TASK TO COMPLETE — Could you reproduce the entries below word for word, from their first line through the line containing "genus: Sagina", with that line included?
□ □ □ □ □
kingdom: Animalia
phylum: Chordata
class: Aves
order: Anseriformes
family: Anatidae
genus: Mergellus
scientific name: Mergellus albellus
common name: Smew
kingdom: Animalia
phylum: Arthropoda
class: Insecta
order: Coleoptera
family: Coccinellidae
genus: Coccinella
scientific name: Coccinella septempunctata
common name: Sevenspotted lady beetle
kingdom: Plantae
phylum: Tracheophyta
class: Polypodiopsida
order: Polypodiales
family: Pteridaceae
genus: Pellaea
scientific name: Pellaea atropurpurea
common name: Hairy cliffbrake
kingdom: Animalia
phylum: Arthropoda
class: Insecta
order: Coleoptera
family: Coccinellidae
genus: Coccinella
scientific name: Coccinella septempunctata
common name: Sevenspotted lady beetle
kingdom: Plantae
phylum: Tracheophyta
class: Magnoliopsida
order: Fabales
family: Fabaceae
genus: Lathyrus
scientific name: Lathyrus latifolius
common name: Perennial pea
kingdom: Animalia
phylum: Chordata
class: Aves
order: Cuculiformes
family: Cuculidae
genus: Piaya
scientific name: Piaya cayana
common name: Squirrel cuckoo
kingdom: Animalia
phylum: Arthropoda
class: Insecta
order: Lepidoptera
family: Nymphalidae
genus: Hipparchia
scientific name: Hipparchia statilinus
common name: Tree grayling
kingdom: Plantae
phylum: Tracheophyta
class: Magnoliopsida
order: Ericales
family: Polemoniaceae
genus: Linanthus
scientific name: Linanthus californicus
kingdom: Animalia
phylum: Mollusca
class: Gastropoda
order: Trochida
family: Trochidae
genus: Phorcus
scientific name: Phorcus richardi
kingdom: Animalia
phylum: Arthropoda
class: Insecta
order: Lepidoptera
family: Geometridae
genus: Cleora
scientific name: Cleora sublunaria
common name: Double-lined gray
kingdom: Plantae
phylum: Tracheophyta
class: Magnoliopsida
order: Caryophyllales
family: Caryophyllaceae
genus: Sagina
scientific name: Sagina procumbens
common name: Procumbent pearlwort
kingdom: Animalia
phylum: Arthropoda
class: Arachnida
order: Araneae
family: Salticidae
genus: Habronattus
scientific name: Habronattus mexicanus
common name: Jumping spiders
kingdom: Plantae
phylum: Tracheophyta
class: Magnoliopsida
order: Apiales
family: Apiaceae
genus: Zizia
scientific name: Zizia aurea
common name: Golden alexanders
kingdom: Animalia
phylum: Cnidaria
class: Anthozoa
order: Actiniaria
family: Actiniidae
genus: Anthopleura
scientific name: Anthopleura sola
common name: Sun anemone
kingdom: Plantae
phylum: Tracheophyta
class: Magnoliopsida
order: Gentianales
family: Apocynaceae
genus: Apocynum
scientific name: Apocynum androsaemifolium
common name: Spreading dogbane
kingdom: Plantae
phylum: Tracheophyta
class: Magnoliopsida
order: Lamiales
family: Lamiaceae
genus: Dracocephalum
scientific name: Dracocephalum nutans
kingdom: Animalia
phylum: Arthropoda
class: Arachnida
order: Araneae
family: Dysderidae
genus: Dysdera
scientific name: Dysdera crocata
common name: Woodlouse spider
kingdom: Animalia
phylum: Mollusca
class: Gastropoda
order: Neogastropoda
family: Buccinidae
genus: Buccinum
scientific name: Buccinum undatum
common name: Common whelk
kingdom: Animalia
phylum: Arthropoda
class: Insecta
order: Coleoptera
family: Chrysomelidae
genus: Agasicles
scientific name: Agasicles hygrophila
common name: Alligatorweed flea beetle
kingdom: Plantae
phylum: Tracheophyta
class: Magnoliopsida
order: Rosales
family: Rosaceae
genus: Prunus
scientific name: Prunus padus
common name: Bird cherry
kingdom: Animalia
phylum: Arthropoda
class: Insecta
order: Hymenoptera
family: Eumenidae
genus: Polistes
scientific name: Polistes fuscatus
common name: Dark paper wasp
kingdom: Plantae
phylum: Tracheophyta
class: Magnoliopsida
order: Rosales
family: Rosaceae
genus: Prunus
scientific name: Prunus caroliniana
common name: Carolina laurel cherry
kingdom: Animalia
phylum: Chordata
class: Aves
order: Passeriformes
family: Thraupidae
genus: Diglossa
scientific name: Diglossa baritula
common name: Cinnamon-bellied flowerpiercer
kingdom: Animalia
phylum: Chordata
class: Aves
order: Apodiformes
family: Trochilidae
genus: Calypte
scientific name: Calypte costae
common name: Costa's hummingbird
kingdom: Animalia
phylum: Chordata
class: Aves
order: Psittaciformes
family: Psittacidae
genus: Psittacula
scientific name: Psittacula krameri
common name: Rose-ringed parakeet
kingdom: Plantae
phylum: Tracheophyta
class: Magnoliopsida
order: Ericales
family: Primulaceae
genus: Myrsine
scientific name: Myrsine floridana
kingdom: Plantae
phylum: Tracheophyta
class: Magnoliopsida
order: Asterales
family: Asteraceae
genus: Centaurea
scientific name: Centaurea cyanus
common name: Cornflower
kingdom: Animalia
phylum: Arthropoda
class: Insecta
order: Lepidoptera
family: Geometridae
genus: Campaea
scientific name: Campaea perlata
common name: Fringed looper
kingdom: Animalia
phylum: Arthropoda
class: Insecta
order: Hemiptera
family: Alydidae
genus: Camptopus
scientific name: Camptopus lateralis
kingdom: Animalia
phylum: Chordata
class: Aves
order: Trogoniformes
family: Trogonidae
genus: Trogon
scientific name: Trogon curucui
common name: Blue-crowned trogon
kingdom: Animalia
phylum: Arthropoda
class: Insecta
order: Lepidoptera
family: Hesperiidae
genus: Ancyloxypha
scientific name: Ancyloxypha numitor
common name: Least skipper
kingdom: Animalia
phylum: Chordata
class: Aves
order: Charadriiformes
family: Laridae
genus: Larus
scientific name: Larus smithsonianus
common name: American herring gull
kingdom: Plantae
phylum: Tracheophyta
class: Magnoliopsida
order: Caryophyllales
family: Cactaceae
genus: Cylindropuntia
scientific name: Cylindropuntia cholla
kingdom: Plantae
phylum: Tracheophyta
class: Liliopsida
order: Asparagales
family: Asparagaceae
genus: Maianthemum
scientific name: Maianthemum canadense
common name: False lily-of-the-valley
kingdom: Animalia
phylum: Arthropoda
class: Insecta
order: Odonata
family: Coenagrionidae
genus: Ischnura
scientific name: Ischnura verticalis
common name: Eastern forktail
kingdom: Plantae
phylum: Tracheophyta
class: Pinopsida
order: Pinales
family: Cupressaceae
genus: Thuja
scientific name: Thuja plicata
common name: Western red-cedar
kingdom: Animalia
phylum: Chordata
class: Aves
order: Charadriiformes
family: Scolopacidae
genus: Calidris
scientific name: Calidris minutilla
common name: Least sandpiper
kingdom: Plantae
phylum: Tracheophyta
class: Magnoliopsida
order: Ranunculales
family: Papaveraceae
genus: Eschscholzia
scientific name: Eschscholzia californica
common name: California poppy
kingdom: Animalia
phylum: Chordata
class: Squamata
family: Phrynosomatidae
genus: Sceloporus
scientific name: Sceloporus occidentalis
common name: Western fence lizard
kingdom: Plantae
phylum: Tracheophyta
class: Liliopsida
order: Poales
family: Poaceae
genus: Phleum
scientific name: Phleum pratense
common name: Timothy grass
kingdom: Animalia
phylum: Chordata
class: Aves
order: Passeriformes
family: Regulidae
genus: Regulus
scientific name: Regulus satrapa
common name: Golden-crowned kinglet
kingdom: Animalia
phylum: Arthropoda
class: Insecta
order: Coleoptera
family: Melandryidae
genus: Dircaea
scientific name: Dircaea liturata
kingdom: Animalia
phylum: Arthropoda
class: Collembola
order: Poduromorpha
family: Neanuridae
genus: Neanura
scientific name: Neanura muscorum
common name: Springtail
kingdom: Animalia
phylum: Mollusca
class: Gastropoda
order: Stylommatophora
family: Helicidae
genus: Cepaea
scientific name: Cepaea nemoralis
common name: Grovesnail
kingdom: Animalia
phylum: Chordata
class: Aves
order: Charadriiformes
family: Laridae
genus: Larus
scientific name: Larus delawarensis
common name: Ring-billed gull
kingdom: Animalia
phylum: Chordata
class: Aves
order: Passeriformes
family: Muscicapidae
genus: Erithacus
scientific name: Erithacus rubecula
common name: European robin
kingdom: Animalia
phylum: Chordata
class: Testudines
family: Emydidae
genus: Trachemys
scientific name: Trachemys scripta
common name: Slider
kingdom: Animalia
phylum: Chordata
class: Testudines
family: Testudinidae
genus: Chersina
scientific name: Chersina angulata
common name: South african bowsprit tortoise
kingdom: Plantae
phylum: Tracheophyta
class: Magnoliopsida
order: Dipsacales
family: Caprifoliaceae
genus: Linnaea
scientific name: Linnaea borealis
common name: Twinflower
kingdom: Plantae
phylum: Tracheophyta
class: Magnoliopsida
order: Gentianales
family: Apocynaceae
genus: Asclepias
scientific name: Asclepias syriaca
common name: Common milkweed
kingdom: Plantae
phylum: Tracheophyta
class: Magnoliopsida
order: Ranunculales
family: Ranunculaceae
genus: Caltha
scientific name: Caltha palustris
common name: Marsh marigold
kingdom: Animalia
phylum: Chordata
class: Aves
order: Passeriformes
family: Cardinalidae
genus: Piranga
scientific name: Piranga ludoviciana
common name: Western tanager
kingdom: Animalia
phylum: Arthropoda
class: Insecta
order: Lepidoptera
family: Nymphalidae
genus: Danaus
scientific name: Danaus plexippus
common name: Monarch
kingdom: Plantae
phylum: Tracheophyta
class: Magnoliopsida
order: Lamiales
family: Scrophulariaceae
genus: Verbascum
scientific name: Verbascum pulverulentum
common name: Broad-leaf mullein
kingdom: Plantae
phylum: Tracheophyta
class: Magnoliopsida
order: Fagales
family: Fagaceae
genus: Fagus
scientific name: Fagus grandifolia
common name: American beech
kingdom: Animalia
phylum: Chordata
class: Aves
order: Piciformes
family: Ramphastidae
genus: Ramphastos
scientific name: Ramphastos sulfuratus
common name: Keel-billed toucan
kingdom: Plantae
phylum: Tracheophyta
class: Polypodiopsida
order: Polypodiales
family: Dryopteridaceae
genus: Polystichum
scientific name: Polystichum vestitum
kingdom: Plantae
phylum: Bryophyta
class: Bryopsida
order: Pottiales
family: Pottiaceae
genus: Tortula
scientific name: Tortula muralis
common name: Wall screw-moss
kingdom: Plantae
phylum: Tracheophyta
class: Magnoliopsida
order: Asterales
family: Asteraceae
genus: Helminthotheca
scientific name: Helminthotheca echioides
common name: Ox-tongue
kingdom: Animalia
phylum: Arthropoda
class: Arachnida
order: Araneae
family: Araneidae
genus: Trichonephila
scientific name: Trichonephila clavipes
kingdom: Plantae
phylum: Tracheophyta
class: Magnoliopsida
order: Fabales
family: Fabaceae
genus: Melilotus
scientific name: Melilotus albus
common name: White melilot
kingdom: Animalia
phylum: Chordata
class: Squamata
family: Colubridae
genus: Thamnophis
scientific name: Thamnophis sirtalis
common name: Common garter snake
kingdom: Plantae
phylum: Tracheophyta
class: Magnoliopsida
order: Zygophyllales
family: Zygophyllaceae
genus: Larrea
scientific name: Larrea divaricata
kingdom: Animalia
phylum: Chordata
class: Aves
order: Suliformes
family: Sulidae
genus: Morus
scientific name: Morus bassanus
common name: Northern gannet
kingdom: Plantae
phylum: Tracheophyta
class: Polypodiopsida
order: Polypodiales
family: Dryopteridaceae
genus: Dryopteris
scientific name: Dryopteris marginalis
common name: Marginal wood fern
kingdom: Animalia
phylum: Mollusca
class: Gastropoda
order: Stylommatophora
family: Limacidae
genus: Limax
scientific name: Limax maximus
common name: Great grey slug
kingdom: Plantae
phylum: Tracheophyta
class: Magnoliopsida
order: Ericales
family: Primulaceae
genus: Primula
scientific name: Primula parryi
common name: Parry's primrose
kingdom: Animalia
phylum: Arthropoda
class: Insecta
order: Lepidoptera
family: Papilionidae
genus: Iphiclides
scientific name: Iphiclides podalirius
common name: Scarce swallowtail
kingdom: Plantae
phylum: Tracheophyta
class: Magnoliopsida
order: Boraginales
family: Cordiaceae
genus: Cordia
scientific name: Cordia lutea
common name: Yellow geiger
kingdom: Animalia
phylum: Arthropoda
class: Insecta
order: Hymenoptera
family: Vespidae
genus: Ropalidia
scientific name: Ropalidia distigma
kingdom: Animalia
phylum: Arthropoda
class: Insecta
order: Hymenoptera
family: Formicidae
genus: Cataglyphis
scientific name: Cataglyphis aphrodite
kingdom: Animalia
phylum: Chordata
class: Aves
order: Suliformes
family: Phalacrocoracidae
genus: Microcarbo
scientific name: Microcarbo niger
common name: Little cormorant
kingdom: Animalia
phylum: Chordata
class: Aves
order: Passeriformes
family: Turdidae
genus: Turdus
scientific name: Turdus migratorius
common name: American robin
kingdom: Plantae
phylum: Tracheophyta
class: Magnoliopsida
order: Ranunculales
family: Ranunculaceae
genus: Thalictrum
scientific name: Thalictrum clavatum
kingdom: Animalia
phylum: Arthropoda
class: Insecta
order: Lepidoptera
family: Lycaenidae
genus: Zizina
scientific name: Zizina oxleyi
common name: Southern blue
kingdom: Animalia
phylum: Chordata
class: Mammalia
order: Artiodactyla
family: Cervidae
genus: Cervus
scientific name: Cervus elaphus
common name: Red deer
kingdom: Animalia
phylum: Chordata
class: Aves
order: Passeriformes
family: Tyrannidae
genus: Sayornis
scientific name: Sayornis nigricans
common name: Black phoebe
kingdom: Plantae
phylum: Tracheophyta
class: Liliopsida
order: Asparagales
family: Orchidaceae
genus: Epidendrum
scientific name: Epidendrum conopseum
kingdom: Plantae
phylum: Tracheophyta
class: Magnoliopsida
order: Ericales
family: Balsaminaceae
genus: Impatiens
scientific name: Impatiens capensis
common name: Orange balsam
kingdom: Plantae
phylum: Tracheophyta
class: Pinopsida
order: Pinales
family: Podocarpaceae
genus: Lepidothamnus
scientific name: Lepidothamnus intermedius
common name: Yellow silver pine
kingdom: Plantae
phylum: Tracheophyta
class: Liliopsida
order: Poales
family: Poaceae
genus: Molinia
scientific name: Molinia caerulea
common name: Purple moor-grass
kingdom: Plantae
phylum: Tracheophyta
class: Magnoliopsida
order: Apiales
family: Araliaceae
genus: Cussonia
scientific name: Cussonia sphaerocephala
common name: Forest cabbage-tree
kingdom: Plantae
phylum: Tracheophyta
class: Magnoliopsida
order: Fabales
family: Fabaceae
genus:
□ □ □ □ □
ANSWER TO THE EXERCISE —
kingdom: Animalia
phylum: Chordata
class: Aves
order: Anseriformes
family: Anatidae
genus: Mergellus
scientific name: Mergellus albellus
common name: Smew
kingdom: Animalia
phylum: Arthropoda
class: Insecta
order: Coleoptera
family: Coccinellidae
genus: Coccinella
scientific name: Coccinella septempunctata
common name: Sevenspotted lady beetle
kingdom: Plantae
phylum: Tracheophyta
class: Polypodiopsida
order: Polypodiales
family: Pteridaceae
genus: Pellaea
scientific name: Pellaea atropurpurea
common name: Hairy cliffbrake
kingdom: Animalia
phylum: Arthropoda
class: Insecta
order: Coleoptera
family: Coccinellidae
genus: Coccinella
scientific name: Coccinella septempunctata
common name: Sevenspotted lady beetle
kingdom: Plantae
phylum: Tracheophyta
class: Magnoliopsida
order: Fabales
family: Fabaceae
genus: Lathyrus
scientific name: Lathyrus latifolius
common name: Perennial pea
kingdom: Animalia
phylum: Chordata
class: Aves
order: Cuculiformes
family: Cuculidae
genus: Piaya
scientific name: Piaya cayana
common name: Squirrel cuckoo
kingdom: Animalia
phylum: Arthropoda
class: Insecta
order: Lepidoptera
family: Nymphalidae
genus: Hipparchia
scientific name: Hipparchia statilinus
common name: Tree grayling
kingdom: Plantae
phylum: Tracheophyta
class: Magnoliopsida
order: Ericales
family: Polemoniaceae
genus: Linanthus
scientific name: Linanthus californicus
kingdom: Animalia
phylum: Mollusca
class: Gastropoda
order: Trochida
family: Trochidae
genus: Phorcus
scientific name: Phorcus richardi
kingdom: Animalia
phylum: Arthropoda
class: Insecta
order: Lepidoptera
family: Geometridae
genus: Cleora
scientific name: Cleora sublunaria
common name: Double-lined gray
kingdom: Plantae
phylum: Tracheophyta
class: Magnoliopsida
order: Caryophyllales
family: Caryophyllaceae
genus: Sagina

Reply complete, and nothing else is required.